В этот момент он как раз меня замечает.
– А, вот и ты, - говорит он, подставляя щёку, грубую и пахнущую средствами для бритья.
– Я звонил.
– Извини.
Я сажусь на место напротив мамы, рядом с пустым стулом, предназначенным для Дары. «Лучше будет сказать сразу», - думаю я.
- Дара не придёт.
Мама пристально смотрит на меня.
– Что?
Я делаю глубокий вдох.
- Дара не придёт, - повторяю я.
– Не нужно оставлять ей место.
Мама по-прежнему смотрит на меня, будто у меня вторая голова выросла.
– Что ты...?
– Йо-ху! Ники! Шэрон! Кевин! Простите меня.
Я поднимаю взгляд и вижу тетю Джеки, двигающуюся к нам, ловко лавируя между столиками, прижимая огромную разноцветную кожаную сумку к груди, чтобы она не слетела и не перебила стаканы. Как всегда на ней были разноцветные крупные украшения («Кристаллы», - однажды поправила она меня, когда я спросила, для чего она носит столько камней), так что она немного смахивала на человеческую версию рождественской ёлки. Волосы у тети Джеки были длинные, доходили почти до половины ягодиц, она их носила распущенными, и они свободно раскачивались.

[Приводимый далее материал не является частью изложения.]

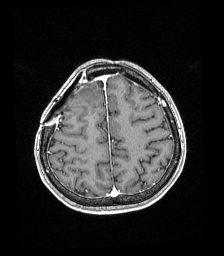
Brain MRI from a brain-tumour surgery series, one axial slice. Position 55 of 192 along the scan axis. T1-weighted post-contrast. 1 mm slice thickness. 224 × 256 image matrix. From the clinical record (not read from this slice): histopathology: Astrocytoma; WHO grade: 4; IDH mutation: yes; tumour location: Right superficial frontal.
Structures marked on this image (manually delineated by an expert):
- tumour: box from (x=79, y=91) to (x=85, y=96) px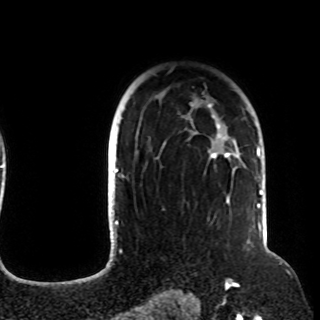
Breast MRI (dynamic contrast-enhanced), one axial slice. Position 76 of 108 along the scan axis. Cropped to one breast. Dynamic contrast-enhanced series, time point 2 of 8 at this slice position (early post-contrast). 1.5 T. TE 4.2 ms, TR 7 ms. 2.2 mm slice thickness. 320 × 320 image matrix. Female patient.
Outlined on this slice (semi-automatically segmented with operator editing):
- enhancing-tissue mask used for the functional tumour volume (all voxels passing the contrast-enhancement thresholds inside the analysis volume; usually the tumour): bounding box <121,98,257,210> (left, top, right, bottom; pixels)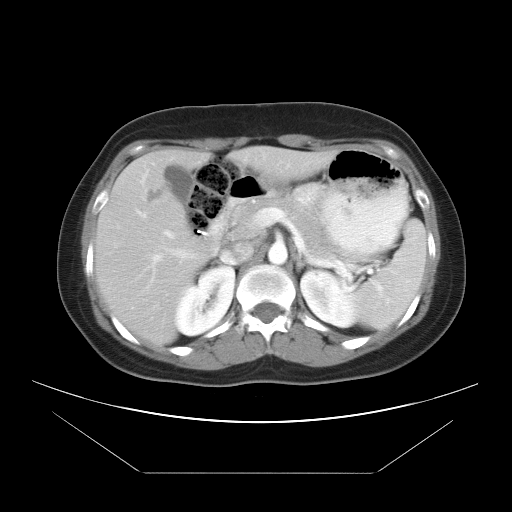
Contrast-enhanced abdominal CT, one axial slice; position 23 of 34 along the scan axis; reconstruction kernel STANDARD; 120 kVp; intravenous contrast given; soft-tissue window (W 400 / L 40 HU); 7.5 mm slice thickness; 512 × 512 image matrix, field of view 410 × 410 mm. Case-level facts recorded for this patient, not image findings: patient: male, age 65 years at operation; diagnosis: colorectal cancer liver metastases, imaged before liver resection; multiple liver metastases: yes; largest metastasis: 3.1 cm; disease in both lobes: no.
Structures marked on this image (manually delineated by an expert):
- liver: bounding box [x1, y1, x2, y2] px = [95, 146, 335, 344]
- planned liver remnant (the part of the liver to remain after resection): [203, 146, 336, 249]
- portal vein (with intrahepatic branches): [135, 208, 221, 284]
- liver metastasis: [144, 185, 167, 205]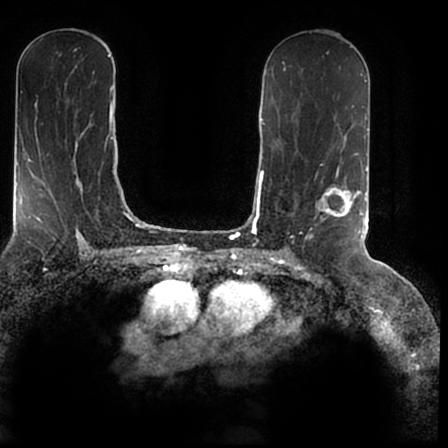
Breast MRI (dynamic contrast-enhanced), one axial slice. Slice 99 of 200 in the series (ordered by position). Cropped to one breast. Dynamic contrast-enhanced series, time point 2 of 7 at this slice position (early post-contrast). 1.5 T. TE 2.2 ms, TR 4.6 ms. 0.8 mm slice thickness. 448 × 448 image matrix, field of view 280 × 280 mm. Female patient.
Annotated regions visible in this slice (semi-automatic segmentation, software-assisted and operator-edited):
- enhancing-tissue mask used for the functional tumour volume (all voxels passing the contrast-enhancement thresholds inside the analysis volume; usually the tumour): bounding box <309,170,366,238> (left, top, right, bottom; pixels)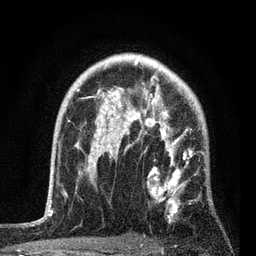
Breast MRI, one axial slice. Position 59 of 80 along the scan axis. Cropped to one breast. Dynamic contrast-enhanced series, time point 2 of 7 at this slice position (early post-contrast). 3 T. TE 2.2 ms, TR 5.4 ms. 256 × 256 image matrix, field of view 150 × 150 mm. Female patient.
Structures marked on this image (semi-automatic segmentation, software-assisted and operator-edited):
- enhancing-tissue mask used for the functional tumour volume (all voxels passing the contrast-enhancement thresholds inside the analysis volume; usually the tumour): box from (x=77, y=86) to (x=211, y=221) px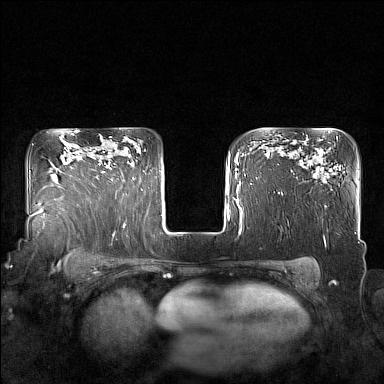
Breast MRI (dynamic contrast-enhanced), one axial slice; slice 122 of 160 in the series (ordered by position); dynamic contrast-enhanced series, time point 2 of 7 at this slice position (early post-contrast); 1.5 T; TE 1.8 ms, TR 5 ms; 1 mm slice thickness; 384 × 384 image matrix, field of view 350 × 350 mm. Female patient.
Annotated regions visible in this slice (semi-automatically segmented with operator editing):
- enhancing-tissue mask used for the functional tumour volume (all voxels passing the contrast-enhancement thresholds inside the analysis volume; usually the tumour): bounding box <99,151,129,181> (left, top, right, bottom; pixels)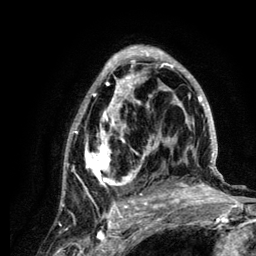
Breast MRI (dynamic contrast-enhanced), one axial slice. Position 72 of 134 along the scan axis. Cropped to one breast. Dynamic contrast-enhanced series, time point 2 of 6 at this slice position (early post-contrast). 3 T. TE 4.2 ms, TR 7.9 ms. 1.2 mm slice thickness. 256 × 256 image matrix. Female patient.
Structures marked on this image (semi-automatic segmentation, software-assisted and operator-edited):
- enhancing-tissue mask used for the functional tumour volume (all voxels passing the contrast-enhancement thresholds inside the analysis volume; usually the tumour): bounding box (x1, y1, x2, y2) in pixels: (62, 45, 222, 210)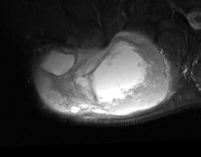
MRI of an extremity soft-tissue mass, one axial slice; slice 46 of 74 in the series (ordered by position); STIR; MR volume resampled by the dataset authors to the PET/CT grid (not the native acquisition matrix); 3.27 mm slice thickness; 201 × 157 image matrix, field of view 196 × 153 mm. Male patient. Case-level facts recorded for this patient, not image findings: histological type: pleiomorphic spindle cell undifferentiated; grade: high; site of the primary tumour: right parascapusular.
Outlined on this slice (expert contour drawn on MRI and transferred to this co-registered scan by the dataset authors):
- gross tumour volume including surrounding oedema: bounding box (x1, y1, x2, y2) in pixels: (35, 27, 178, 120)
- gross tumour volume (mass): (39, 32, 169, 115)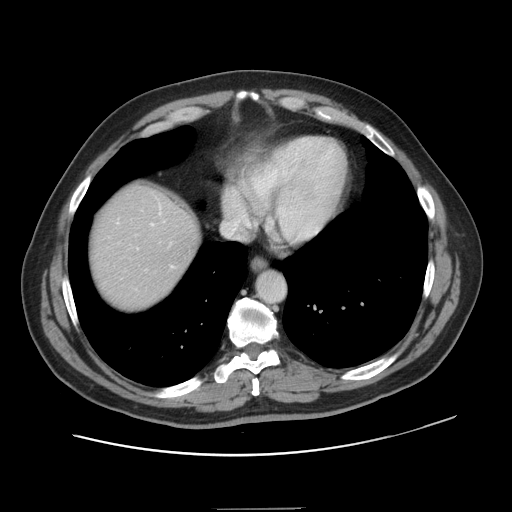
Contrast-enhanced abdominal CT, one axial slice. Slice 133 of 143 in the series (ordered by position). Intravenous contrast given. Soft-tissue window (W 400 / L 40 HU). 512 × 512 image matrix, field of view 402 × 402 mm. Case-level facts recorded for this patient, not image findings: patient: female, age 53 years at operation; diagnosis: colorectal cancer liver metastases, imaged before liver resection; multiple liver metastases: yes; largest metastasis: 2.7 cm; disease in both lobes: no.
Outlined on this slice (manually delineated by an expert):
- hepatic veins: bounding box [x1, y1, x2, y2] px = [118, 213, 172, 267]
- liver: [90, 188, 196, 311]
- planned liver remnant (the part of the liver to remain after resection): [90, 188, 196, 301]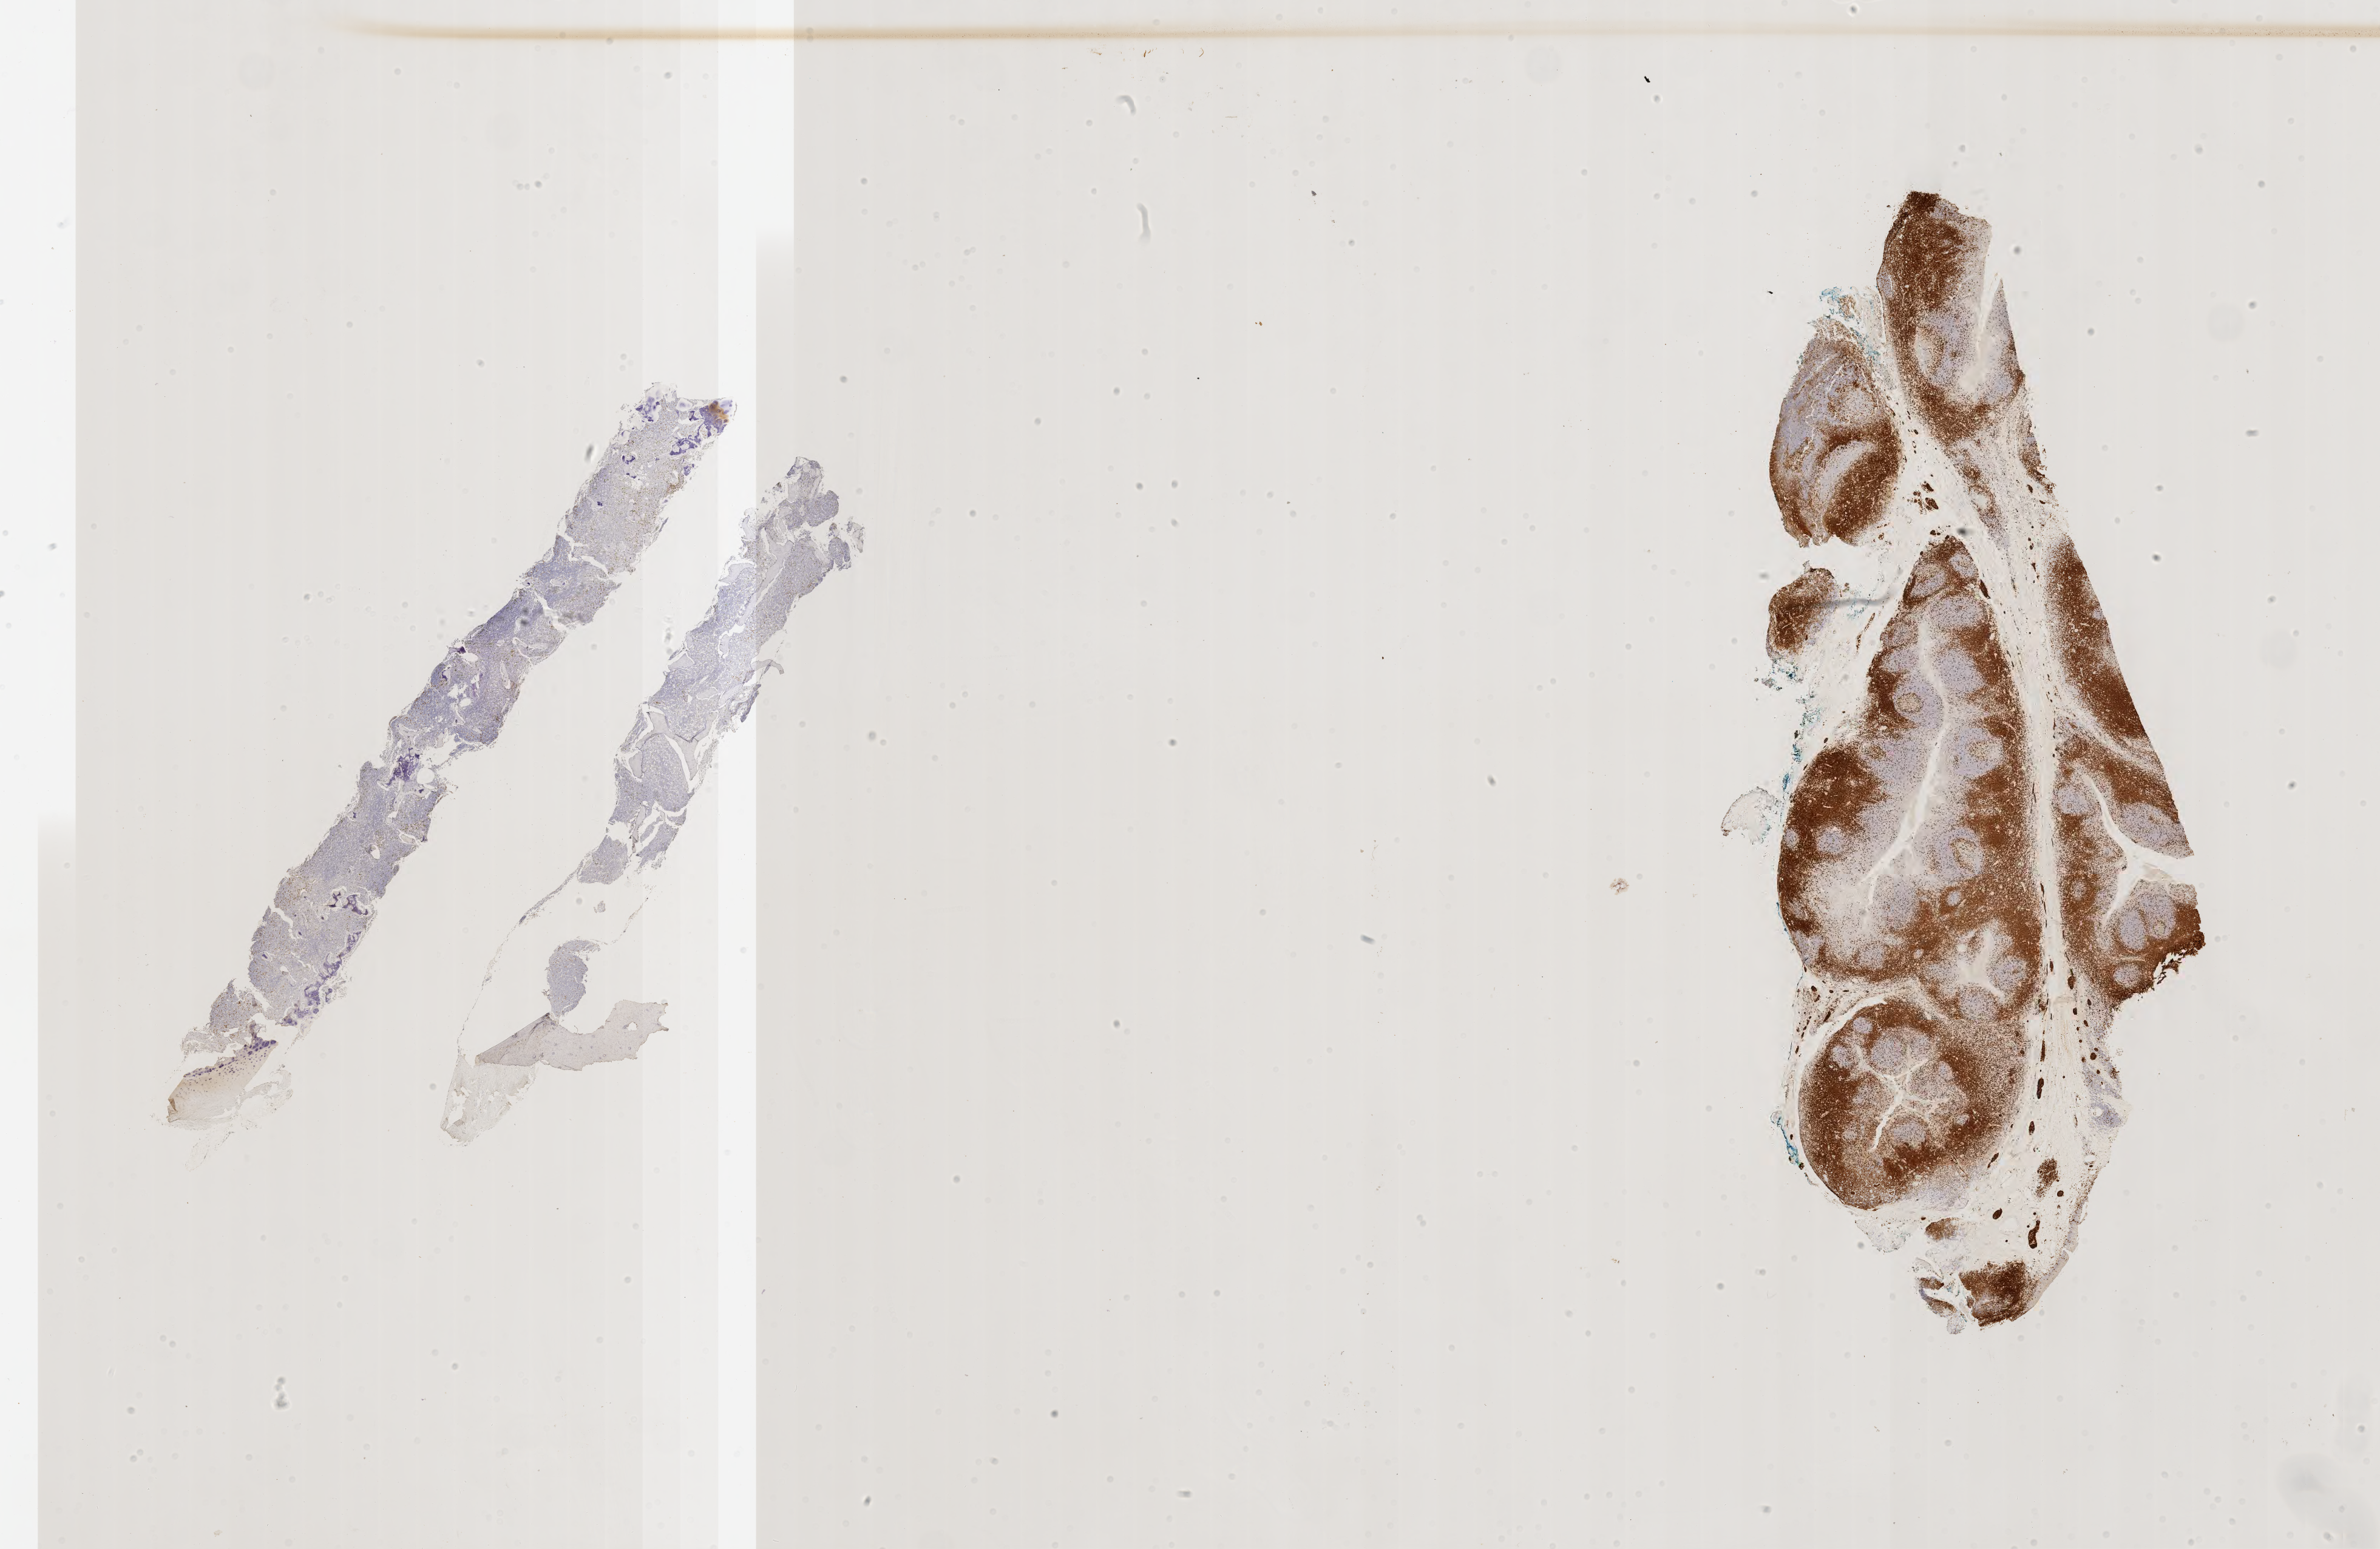
Whole-slide image, immunohistochemical stain for CD3, a low-resolution overview of the entire scanned area, about 31.7 x 20.6 mm, tumor tissue, anatomic site: bone marrow. Patient: male, age 16 years.
Diagnosis: Burkitt lymphoma, NOS.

– Простите, простите, простите, - повторяла она.
Когда она наклонилась поцеловать меня, я уловила запах сырой земли.
– Ужасные пробки. Как дела?
Тетя Джеки на мгновение сжала лицо мамы, прежде чем поцеловать её.
– Я в порядке.
– Ответила мама, слабо улыбнувшись.
Тетя Джеки с минуту изучала её лицо, прежде чем отпустить.
– Что я пропустила?
– Ничего.
– Отец взмахнул салфеткой и подставил щеку Джеки, точно в такой же манере, как до этого мне; она смачно чмокает в щёку, специально преувеличивая звук, а папа осторожно вытирает её, когда тетя не видит.
– Ники только что проинформировала нас, что её сестра не придёт.